Section F: Business Case Recommendations [5 marks available]

❏ The final section of your report should summarize the business case to the client (IMBA banking), providing business recommendations for further potential analysis.

Further Available Marks:

❏ Overall Presentation of your report, its argument and professionalism → [5 marks available]

❏ The standard of your submitted Evaluation/Final modelling code/workflows. It will be expected in this code/workflow you will also have supplied some means for the user to load in new data (in the same format as your supplied dataset) and make new predictions. → [20 marks available]

❏ The Effectiveness of your model as assessed against our held-back test dataset → [5 marks available]

Note, that the models you submit will be tested on another external dataset, that I have held out (and which you will not have access to, reflecting the fact that these represent “future” customer repayment status). Thus, as well as receiving marks for your report, your model implementation and how well you have tested, evaluated and justified its construction, there are also additional marks for how well it will predict our hidden test set!

6. Submission

→ In your submission please submit a zip of the following files:

1. Your Final Report (maximum 8 pages excluding the front page. Please indicate your word count at the end of your report).

2. Your Evaluation Code / Workflow files and Final Model Code / Workflow

→ Submissions must be submitted via the moodle submission link → Submission must be received by: 13th

December 2021, 3 pm

Potential Penalties:

→ Late submissions will lose 5% from their final mark per day.

→ Submitted reports over 8 pages will be received, but only the first 8 pages will be assessed. This is a strict rule.

7. Final Important Note on Plagiarism

→ Each of you have been provided with a slightly different training dataset, so you are expected to have different results to other people. This is obviously to ensure you are working individually, and we will test your resulting model on the dataset you were specifically allocated.

→ All code and workflows will also be examined to ensure there is no repetition between submissions, so while you are able to share ideas and strategies, the implementation and analysis must be 100% your own individual work. Any plagiarised work will immediately receive zero marks, and notified immediately to the School.

8. Some Additional Tips!

• Throughout this coursework, showing thought processes and understanding of how you assess a model in light of the business case is more important than the final predictive test result.

• Similarly, and as reflected in the mark scheme, illustrating your understanding of robust

model evaluation and comparison is again more important than the final implementation for

this coursework.

• You may use any analysis tools to formulate your report, but your submitted model must be implemented in Python or Orange (or both). You can assume the recipient is using python 3 and Orange3 respectively, and has sklearn, scipy, numpy, pandas, matplotlib, seaborn installed. Any further requirements must be clearly specified in your submission with instructions.

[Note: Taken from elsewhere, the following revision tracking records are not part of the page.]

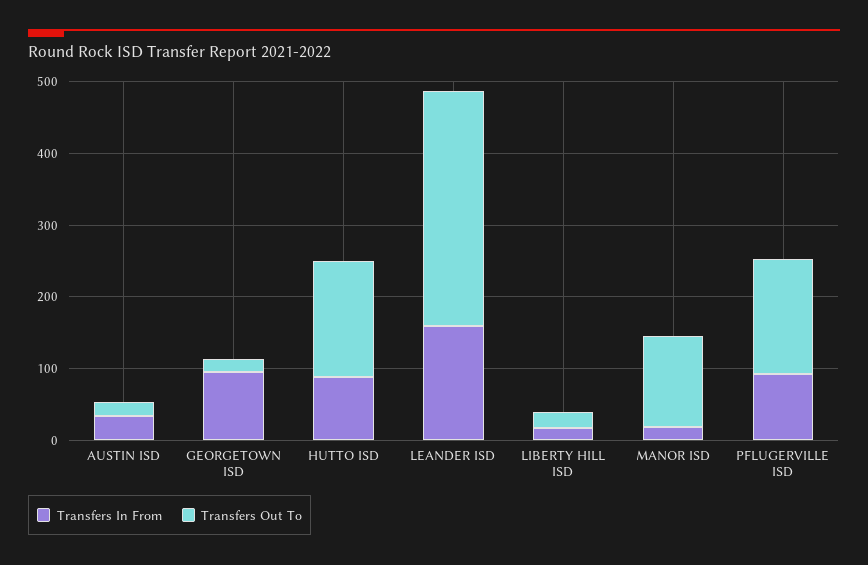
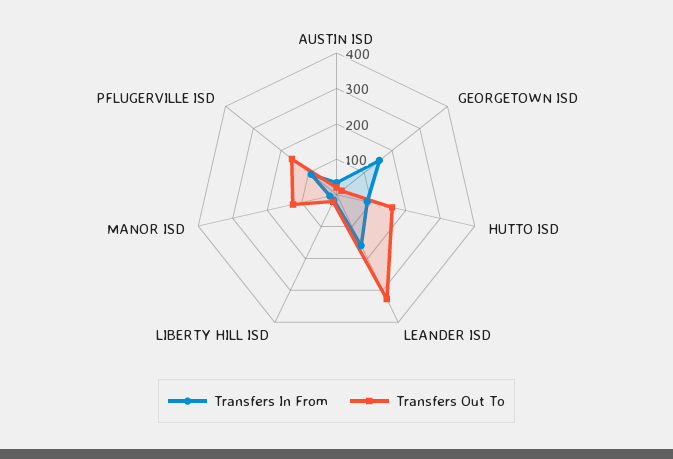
  {
    "Transfers In From": {
      "AUSTIN ISD": 40,
-     "GEORGETOWN ISD": 100,
+     "GEORGETOWN ISD": 150,
      "HUTTO ISD": 80,
      "LEANDER ISD": 160,
      "LIBERTY HILL ISD": 20,
      "MANOR ISD": 20,
      "PFLUGERVILLE ISD": 100
    },
    "Transfers Out To": {
      "AUSTIN ISD": 20,
      "GEORGETOWN ISD": 20,
      "HUTTO ISD": 160,
      "LEANDER ISD": 320,
      "LIBERTY HILL ISD": 20,
      "MANOR ISD": 120,
      "PFLUGERVILLE ISD": 160
    }
  }

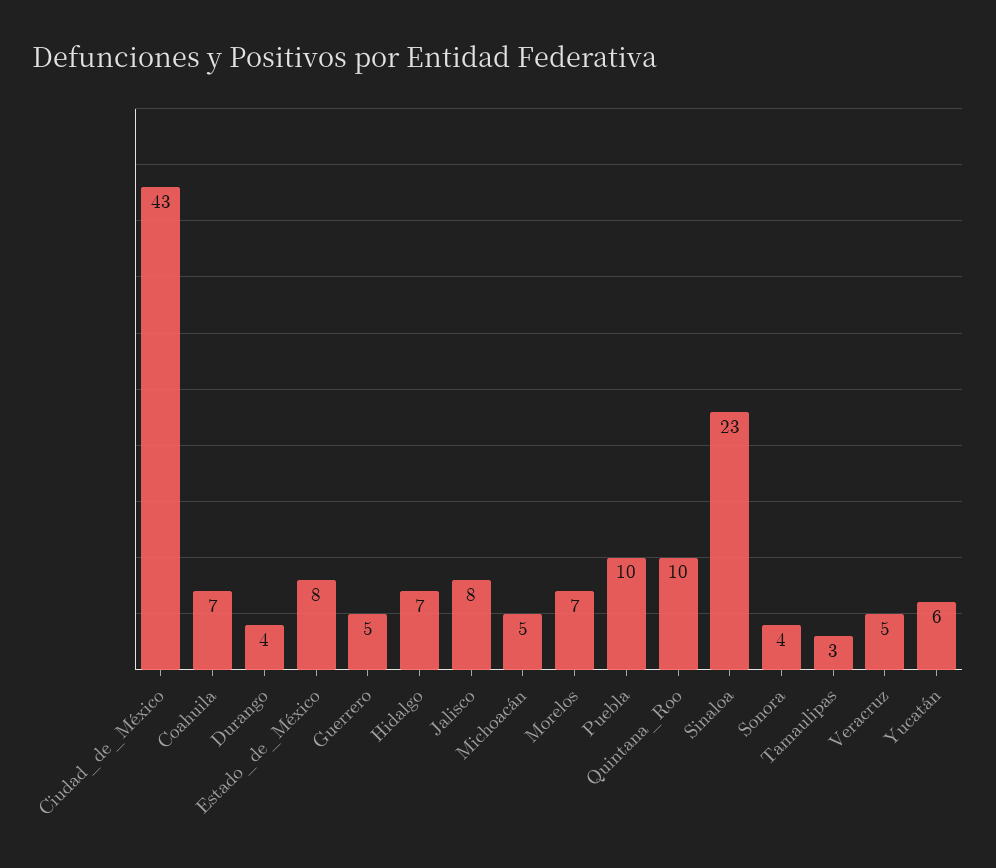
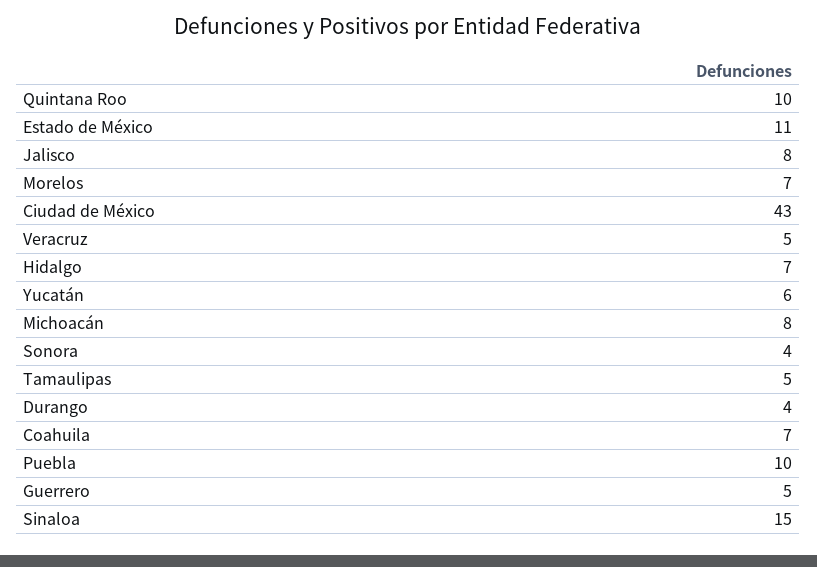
  {
    "Ciudad_de_México": 43,
    "Coahuila": 7,
    "Durango": 4,
-   "Estado_de_México": 8,
+   "Estado_de_México": 11,
    "Guerrero": 5,
    "Hidalgo": 7,
    "Jalisco": 8,
-   "Michoacán": 5,
+   "Michoacán": 8,
    "Morelos": 7,
    "Puebla": 10,
    "Quintana_Roo": 10,
-   "Sinaloa": 23,
+   "Sinaloa": 15,
    "Sonora": 4,
-   "Tamaulipas": 3,
+   "Tamaulipas": 5,
    "Veracruz": 5,
    "Yucatán": 6
  }

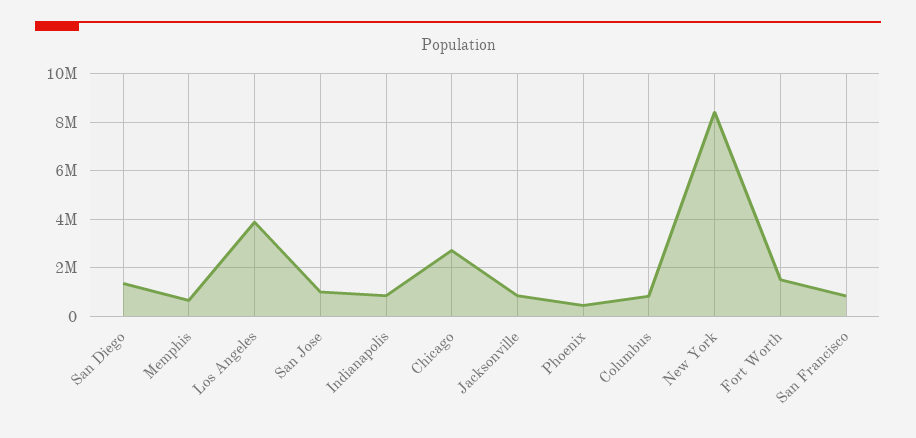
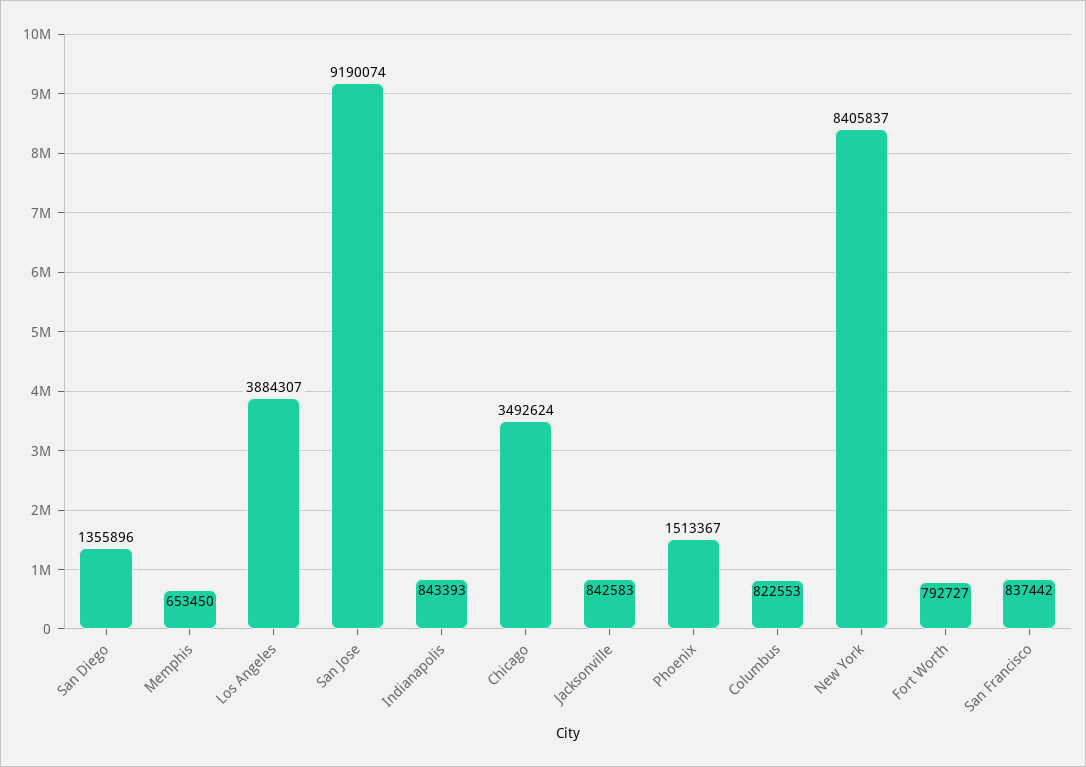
  {
    "San Diego": 1355896,
    "Memphis": 653450,
    "Los Angeles": 3884307,
-   "San Jose": 1000000,
+   "San Jose": 9190074,
    "Indianapolis": 843393,
-   "Chicago": 2750000,
+   "Chicago": 3492624,
    "Jacksonville": 842583,
-   "Phoenix": 500000,
+   "Phoenix": 1513367,
    "Columbus": 822553,
    "New York": 8405837,
-   "Fort Worth": 1500000,
+   "Fort Worth": 792727,
    "San Francisco": 837442
  }

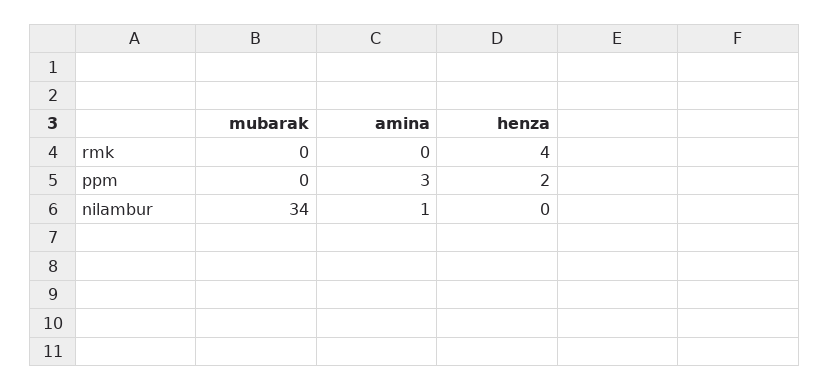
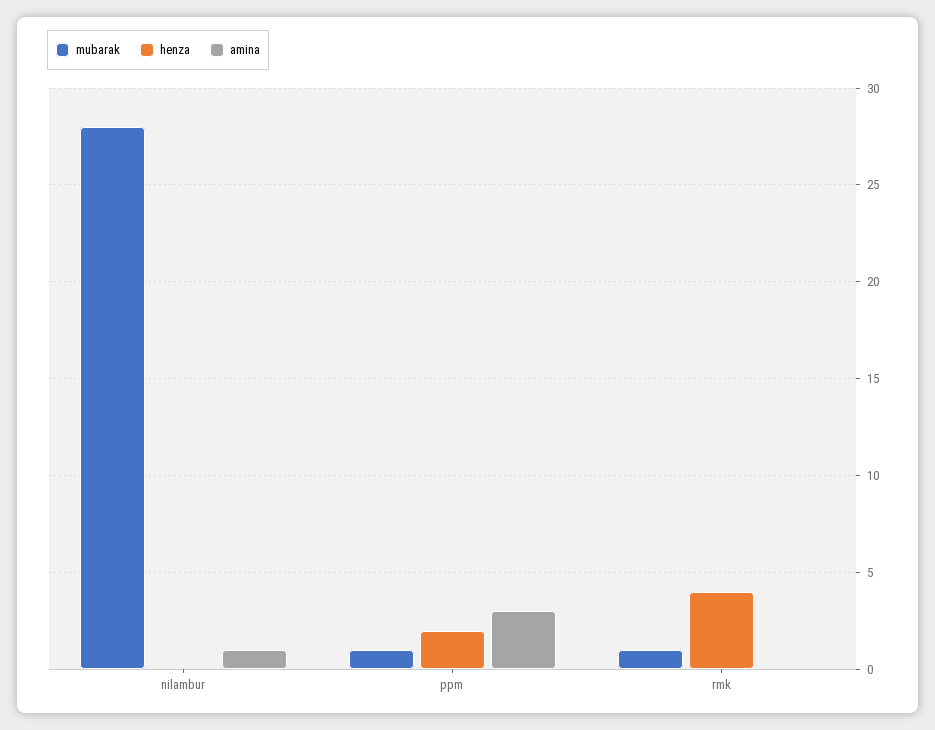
  {
    "mubarak": {
-     "rmk": 0,
+     "rmk": 1,
-     "ppm": 0,
+     "ppm": 1,
-     "nilambur": 34
+     "nilambur": 28
    },
    "amina": {
      "rmk": 0,
      "ppm": 3,
      "nilambur": 1
    },
    "henza": {
      "rmk": 4,
      "ppm": 2,
      "nilambur": 0
    }
  }

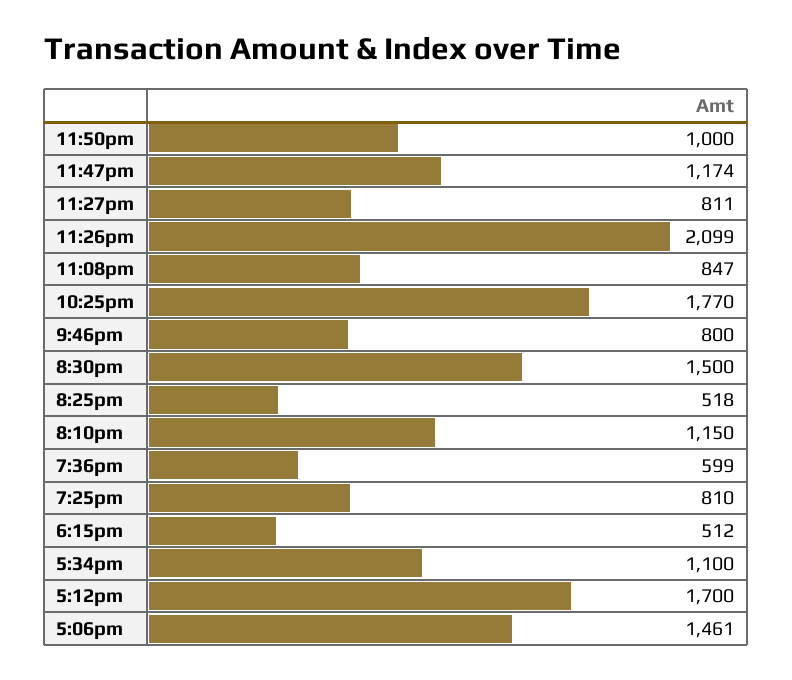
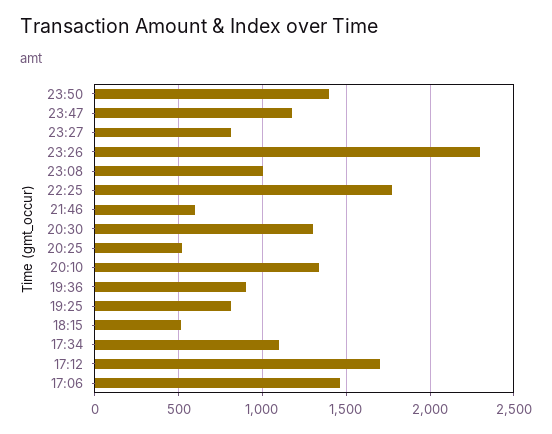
  {
-   "11:50pm": 1000,
+   "11:50pm": 1400,
    "11:47pm": 1174,
    "11:27pm": 811,
-   "11:26pm": 2099,
+   "11:26pm": 2300,
-   "11:08pm": 847,
+   "11:08pm": 1000,
    "10:25pm": 1770,
-   "9:46pm": 800,
+   "9:46pm": 600,
-   "8:30pm": 1500,
+   "8:30pm": 1300,
    "8:25pm": 518,
-   "8:10pm": 1150,
+   "8:10pm": 1350,
-   "7:36pm": 599,
+   "7:36pm": 900,
    "7:25pm": 810,
    "6:15pm": 512,
    "5:34pm": 1100,
    "5:12pm": 1700,
    "5:06pm": 1461
  }

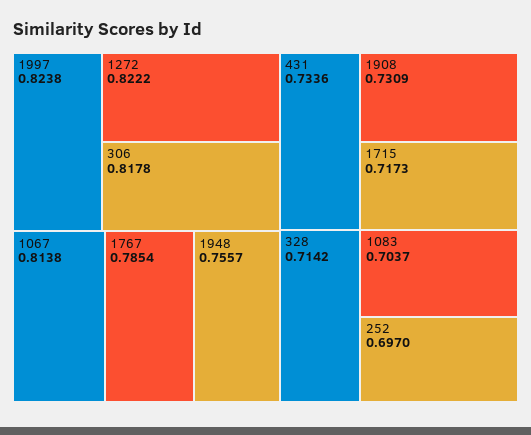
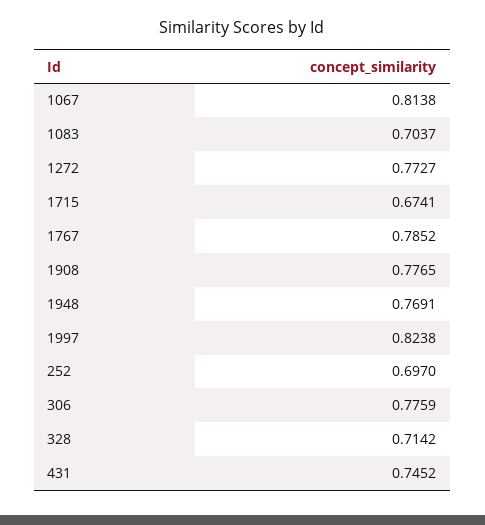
  {
    "1997": 0.8238,
-   "1272": 0.8222,
+   "1272": 0.7727,
-   "306": 0.8178,
+   "306": 0.7759,
    "1067": 0.8138,
-   "1767": 0.7854,
+   "1767": 0.7852,
-   "1948": 0.7557,
+   "1948": 0.7691,
-   "431": 0.7336,
+   "431": 0.7452,
-   "1908": 0.7309,
+   "1908": 0.7765,
-   "1715": 0.7173,
+   "1715": 0.6741,
    "328": 0.7142,
    "1083": 0.7037,
    "252": 0.697
  }

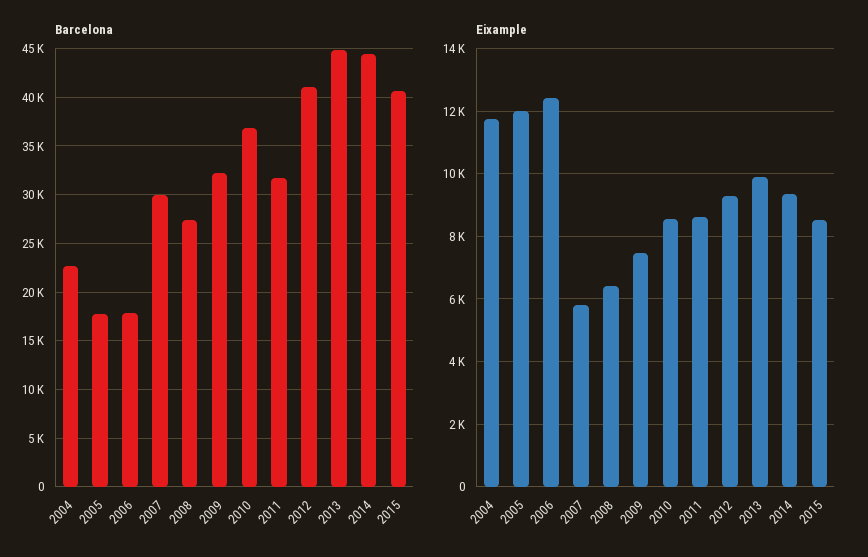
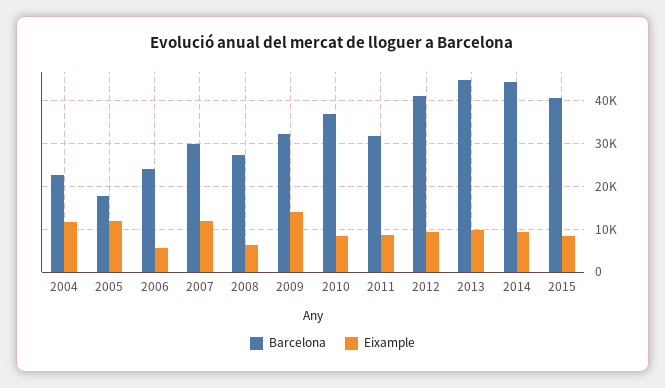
  {
    "Barcelona": {
      "2004": 23000,
      "2005": 18000,
-     "2006": 18000,
+     "2006": 24000,
      "2007": 30000,
      "2008": 27000,
      "2009": 32000,
      "2010": 37000,
      "2011": 32000,
      "2012": 41000,
      "2013": 45000,
      "2014": 44000,
      "2015": 41000
    },
    "Eixample": {
      "2004": 11800,
      "2005": 12000,
-     "2006": 12400,
+     "2006": 6000,
-     "2007": 5800,
+     "2007": 12000,
      "2008": 6400,
-     "2009": 7400,
+     "2009": 14000,
      "2010": 8600,
      "2011": 8600,
      "2012": 9200,
      "2013": 10000,
      "2014": 9400,
      "2015": 8600
    }
  }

• Note the page length available in total, and the available marks for each section to assess how much time and effort to place in each.

• Note that presentation of your work is also being assessed. This is a formal report directed to a business professional, and should be formatted and worded accordingly.

• Using python rather than Orange will not necessarily gain you any extra marks. However, it will likely give opportunity to show off your work with more sophisticated analysis, and increase potential of obtaining higher marks in those respective areas.

• Ifyou choose to illustrate a decision tree - do so for a reason, make it visually useful. No-one wants to see a page of 100’s of nodes - so think how best to present the insights it holds!